Last week the Gonski Institute for Education held a forum to discuss school assessment. Clearly there are growing concerns around the world regarding the negative impact of high stakes testing. So much so that Singapore has now taken the step of banning high stakes testing of students below the age of 11. Australia hasn’t taken this route yet but as one primary principal suggested, NAPLAN should be relegated to the recycling bin.
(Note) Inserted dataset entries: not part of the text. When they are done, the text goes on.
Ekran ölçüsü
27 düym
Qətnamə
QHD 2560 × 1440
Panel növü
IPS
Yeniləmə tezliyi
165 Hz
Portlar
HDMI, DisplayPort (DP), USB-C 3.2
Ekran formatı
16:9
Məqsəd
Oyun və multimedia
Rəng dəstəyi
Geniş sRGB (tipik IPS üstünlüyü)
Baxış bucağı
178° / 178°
Opportunities such as these are valuable but I think we’ve got hold of the wrong end of the dog. Why you ask? Because assessment and testing is often viewed as an add-on to the learning; something done at the end of a course of work, term or final year of schooling. For me, assessment and testing has to be viewed in the broader context of a learning ecosystem. In the ecosystem, teachers are continually using data and feedback as a way of accelerating growth so that nothing is out of balance. In an Algorithm-driven world, predictive analytics opens a whole new way of looking at student, and teacher performance.
Assessment and testing are an integral part of the wider learning framework, in which each member of the learning community contributes to its sustainability.
Some years ago, I had the pleasure of visiting Monet’s garden in Giverny, France. I often use the garden as a metaphor in my keynote presentations to describe the learning framework. Like Monet’s garden, it is in a state of ‘permanent evolution’.
Just as Monet did, passionate teachers oversee its design and ensure the right conditions for growth. It is complex and hard work but the value as Monet instinctively knew, comes in seeing the masterpiece as a whole, not by elevating individual elements.